Tudo ponderado, atendendo aos valores jurisprudencialmente acima referidos, que se reportam a um tempo já algo longínquo, e às circunstâncias supra expostas, afigura-se-nos adequada a atribuição à A., a título de indemnização por danos não patrimoniais, actualizada à data presente, da quantia de € 18 000,00, pela qual são solidariamente responsáveis ambos os RR. (artigos 500.º, 497.º, 800.º n.º 1 do Código Civil).

No que concerne a danos patrimoniais, os RR. deverão indemnizar a A. pela quantia de € 427,98, referente às despesas provadas nas alíneas k) e ddd) da matéria de facto, acrescida de juros de mora, à taxa legal, vencidos desde a data da citação, conforme requerido.” 2. Os réus recorreram para o Supremo Tribunal de Justiça.

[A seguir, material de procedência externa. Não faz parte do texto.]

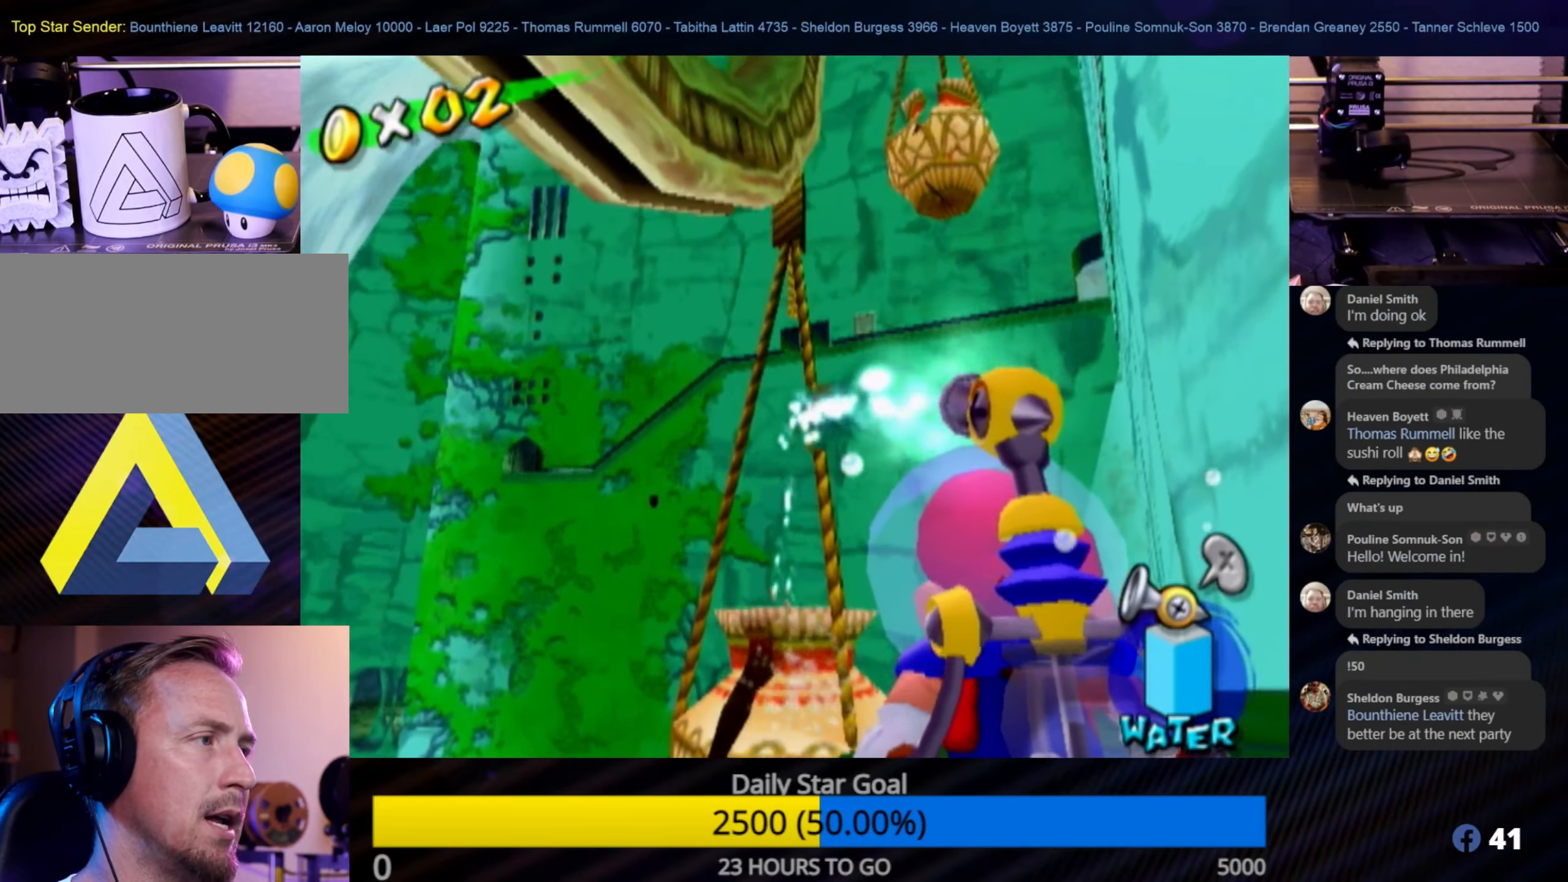
{"buttons": ["R1"], "left_stick": "up", "right_stick": "center", "events": [[450, "left_stick", "up"]]}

Nas alegações de recurso, formularam as seguintes conclusões: 1. A sentença da 1.ª instância não merece qualquer censura, pois mostra-se correcta a apreciação do direito aos factos que foram provados na audiência de julgamento; 2. O Acórdão recorrido viola o disposto no artigo 607.º, n.º 4, aplicável por via do estabelecido no artigo 663.º, n.º 2, ambos do CPC, porquanto não se mostra haver compatibilização da matéria de facto dada como provada; 3. É contraditório dar como provado, na alínea iii) dos factos provados na versão da Relação, que nem sequer foi mencionado à A. que tivesse de ser submetida a uma cirurgia, quando o diagnóstico que lhe havia sido dado a conhecer era no sentido de que o siso inferior, do lado direito, se encontrava incluso.

  1. Atendendo a que o significado de incluso é que está incluído ou contido, um dente que está incluso apenas pode ser extraído, pela natureza das coisas, através de cirurgia.

  2. O que a A. compreendeu, bem como qualquer outra pessoa na sua situação e com a sua formação, compreenderia.

  3. Com efeito, a A. é oficial da Força Aérea e tem uma licenciatura em ….

  4. Conhece, portanto, o significado das palavras e não é lógico, nem coerente, que se dê como provado que alguém a quem é comunicado que tem um siso incluso que necessita de ser extraído, que não alcance que tal extracção será feita cirurgicamente.

  5. Por outro lado, não é ainda lógico que alguém com a diferenciação da A., não coloque as questões que sejam necessárias ao seu completo esclarecimento no âmbito de uma relação médico doente que já havia sido estabelecida há anos, como se vê da matéria provada.

  6. É certo que o paciente tem o direito a ser informado do que se passa com o seu corpo, das alternativas de tratamento a serem seguidas, com as respectivas vantagens e inconvenientes, sendo chamado a participar nas decisões atinentes à terapêutica a seguir, com respeito, obviamente, pela independência e autonomia técnica do médico.

  7. Mas também é verdade que se não está esclarecido tem o dever de informar o médico sobre as suas dúvidas, para que este as possa esclarecer.

  8. A intervenção do STJ na decisão da matéria de facto está limitada aos casos previstos nos artigos 674.º, n.º 3 e 682.º, n.º 3, do CPC, o que exclui a possibilidade de interferir no juízo da Relação sustentado na reapreciação de meios de prova sujeitos ao princípio da livre apreciação, como são os depoimentos testemunhais e documentos sem força probatória plena.

  9. Pode, contudo, este douto Tribunal controlar as decisões sobre a matéria de facto ao nível, nomeadamente, da sua coerência e logicidade.

  10. Consequentemente, no âmbito deste controlo, cabe-lhe sanar as contradições que se...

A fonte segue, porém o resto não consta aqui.